Platforming Brands Add Households the Exactly Wrong Way

Before my time, marketing scientists established that adding households is crucial to growth in consumer brands, especially when the purchase cycle is long (e.g., condiments, soap, cars, furniture).

In consumer goods, there is a common tendency to spray out the products even in unrelated categories with the tiniest thread of semantic connection to the core. For one thing, this has a more precise ROI than almost any other growth tactic.

And it also tends to add slivers of additional households the farther away you launch from the core category. But the incremental households are meager in the vast majority of cases. 

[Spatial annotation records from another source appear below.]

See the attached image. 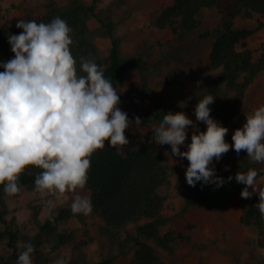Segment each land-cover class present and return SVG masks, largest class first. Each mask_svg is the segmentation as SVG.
<instances>
[{
	"label": "clouds",
	"instance_id": "clouds-1",
	"mask_svg": "<svg viewBox=\"0 0 264 264\" xmlns=\"http://www.w3.org/2000/svg\"><path fill=\"white\" fill-rule=\"evenodd\" d=\"M16 27L23 31L8 36L14 57L0 62L4 69L0 71V185L8 196L16 195L21 173L35 166L41 169L34 182L37 191L54 193L57 199L72 193L71 212L87 216L93 211L92 201L79 192L87 185L90 157L106 141L117 149L129 144L125 131L133 121L118 106L120 95L93 60L80 57L84 74H78L70 49L72 29L66 20L20 19ZM214 99L206 95L194 109L196 121L204 122L206 131L183 111L168 112L153 130L155 143L171 146V153L165 155L188 160L186 181L192 187L199 181L223 186L226 181L211 165L230 149L237 154L246 151L252 163H264V104L245 113L246 122L234 131L230 144L225 139L228 128L210 114ZM134 122L139 125L142 120L136 116ZM189 126H193L191 142L182 151ZM257 175L249 168L238 171L235 180L245 186L242 199L258 194L255 206L264 218V187L257 186ZM232 179L230 175L228 181ZM22 248L16 264H32L34 245L26 242ZM56 264H66V259Z\"/></svg>",
	"mask_w": 264,
	"mask_h": 264
},
{
	"label": "rangeland",
	"instance_id": "rangeland-1",
	"mask_svg": "<svg viewBox=\"0 0 264 264\" xmlns=\"http://www.w3.org/2000/svg\"><path fill=\"white\" fill-rule=\"evenodd\" d=\"M75 1L78 0H0V29L11 25L15 18L23 17L27 12L35 15L46 13L51 3L64 9ZM171 3L172 0H99L97 3L100 15L111 17L115 22L116 33L121 38L122 56L142 54L152 64L146 75V83L140 71H134L116 86L117 93L127 97V101L118 106L133 121L125 131L129 144L120 147L121 150L138 147L147 139H152L154 128L159 126L168 112L183 111L199 130L206 131L207 125L197 122L195 118L194 109L198 100L206 95H213L214 101L216 98L222 101L234 95L225 83H219L218 87L214 85V80L222 74V69L214 67L210 61L216 35L198 40L200 34L215 30L220 25L221 14L216 8L204 9L201 26L193 32L178 36L170 29H159L155 25L159 12ZM235 25L239 29L252 30L245 44L253 50L254 59H260L264 53V15L255 13L251 17L240 16ZM89 26L88 39L107 56L111 45L106 29L96 18L89 20ZM242 47L241 44L240 48ZM9 59V55L0 47V62ZM261 104H264V70L249 86L239 116L227 126L225 139L228 143H232L234 131L246 122L245 113H251ZM136 116L142 120L139 125H135ZM211 116L217 120L213 114ZM192 131L193 126H189L187 141L181 145L182 151L186 150L187 143L191 142ZM167 160L171 167L172 196L164 207L163 212L169 220L162 227V231L183 233L185 238L178 241V249L174 254L159 248L162 258L172 264H264V247L258 245L257 232L240 221L244 203L255 193L249 199H242L240 193L245 186L241 184L240 190L234 187L227 203L214 206L206 200L213 198L219 187L203 183L193 190L194 187L189 186L186 181L188 160L170 154ZM211 166L215 168L217 176L224 178V185H240L235 180V174L238 171L246 172L249 168L258 173L257 186L264 181V163L250 162L246 151L237 154L234 149H230L219 161L214 160ZM230 175L233 179L228 181ZM27 188L30 190L32 187ZM249 190L251 191V188ZM18 195L19 193L14 196L6 194L7 203L16 200ZM189 203L191 205L186 207ZM63 210L67 216V207H63L61 211ZM4 228L0 221V258L12 254L9 251L8 236L1 235ZM128 231H135L133 224L116 232L117 237L124 238ZM72 235L73 233L65 234L67 239ZM105 236L110 245L107 257H115L112 264H123V259L124 264H132L135 246L129 245L126 253L122 254L118 243ZM56 238L54 236V239ZM50 239L51 235L48 240Z\"/></svg>",
	"mask_w": 264,
	"mask_h": 264
},
{
	"label": "trees",
	"instance_id": "trees-1",
	"mask_svg": "<svg viewBox=\"0 0 264 264\" xmlns=\"http://www.w3.org/2000/svg\"><path fill=\"white\" fill-rule=\"evenodd\" d=\"M99 0L85 3L75 1L67 8L56 7L51 3L48 11L42 15L27 12L23 17H17L11 25L0 29V46L9 55L14 57L8 36L20 34L23 29L17 28L20 19L35 20L37 23L50 22L59 16L67 21L71 27V53L77 61L78 74L84 73L80 69V57L93 60L105 78L109 79L116 89L118 83L134 71H140L146 83V75L150 70L151 62L142 54L123 57L121 53V38L116 33L115 22L111 17H102L97 9ZM206 8H216L221 14V23L215 30H208L199 35L203 40L216 35L210 52V61L214 67L222 69L221 77L214 80V85L225 83L233 97L228 100H216L209 107L217 121L223 126H230L239 116L245 101L249 86L258 74L264 70V53L255 60L253 50L246 46L245 40L252 30L236 27L238 17H251L255 13L264 15V0H172L170 5L162 8L155 19L159 29H170L180 36L197 30L202 24V13ZM96 18L106 29L110 37V50L104 56L100 48L88 39L90 32L89 20ZM243 45L240 48V45ZM0 71H4L1 67ZM121 95L120 103L127 101ZM171 146L159 145L153 139H147L138 147H127L124 150L111 147L105 142L103 149L96 150L90 157L91 167L88 173L86 189L89 192L93 205V213L105 223L104 234L112 241L117 242L122 254L126 253L129 245L135 246L132 264H172L162 258L159 248L174 254L178 249V241L184 239L183 233L173 230L162 231L169 218L164 214V207L172 196L171 167L168 155ZM41 169L28 166L19 177V185L35 187V178ZM203 182L199 181V188ZM242 189V185H223L214 192L213 198L206 200L214 206L229 201L233 189ZM258 187H264V181ZM198 202H202L198 200ZM258 194L246 201L242 208L240 221L244 226L252 227L258 234V245L264 247V218L258 208ZM189 203L186 207H189ZM185 207V208H186ZM10 212L6 201L3 185H0V221L6 225L1 235H7L9 246L14 252L0 258V264H16L18 252L16 240L18 233L8 226L7 215ZM64 210L58 216L48 219L33 238L36 249V264H56L51 262L47 255L38 250L58 227V222L66 216ZM134 225V232L128 231L122 239L116 232ZM61 242L67 241V236L61 235ZM114 256L106 257L97 264H112ZM66 264H78L69 262Z\"/></svg>",
	"mask_w": 264,
	"mask_h": 264
},
{
	"label": "crops",
	"instance_id": "crops-1",
	"mask_svg": "<svg viewBox=\"0 0 264 264\" xmlns=\"http://www.w3.org/2000/svg\"><path fill=\"white\" fill-rule=\"evenodd\" d=\"M79 194L89 196L86 188ZM73 195L66 193L64 197L57 199L54 193H41L35 187L29 190L27 186H21L17 199L8 202L10 212L7 215L8 226L18 233L16 240L18 253L23 250L22 246L25 242L33 243V238L48 219L58 216L63 207H67L69 214L59 220L57 230L51 235L50 241L41 244L38 250L45 253L53 263L65 258L66 263L97 264L108 256L110 245L102 231L104 221L93 211L87 216L74 215L71 212ZM2 224L6 228V225ZM67 233H73L72 237L61 242L59 237ZM54 236L57 238L54 239ZM9 251L13 253L14 249L9 246ZM36 255L35 249L32 254V264H36Z\"/></svg>",
	"mask_w": 264,
	"mask_h": 264
}]
</instances>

If brands persist like this, they may have more than 20-25% of revenue from more than 20-25% of households. Why does this matter? Because it reduces the power of brand storytelling and marketing. Primarily, you will market to the core and so the smaller categories only get the benefit of trademark reminders. 

But even more crippling is that you may get tempted to use brand storytelling more appropriate for billion-dollar brands, ads that are so vague and silly that they can no longer persuade new households to join the core. And, so, media devolves to pure reminding way too early in the development cycle of the business.

CPG brands scale on the backs of 1-3 categories. All the way to one Billion dollars. This is more or less a proven law of brand formation and strength. Consumers want bands to be focused. It is a social need, really. Only greedy operators want to keep launching products because they cannot emotionally tolerate anything less than a 10% knowable, zero-risk, immediate ROI (the retail or distributor purchase order).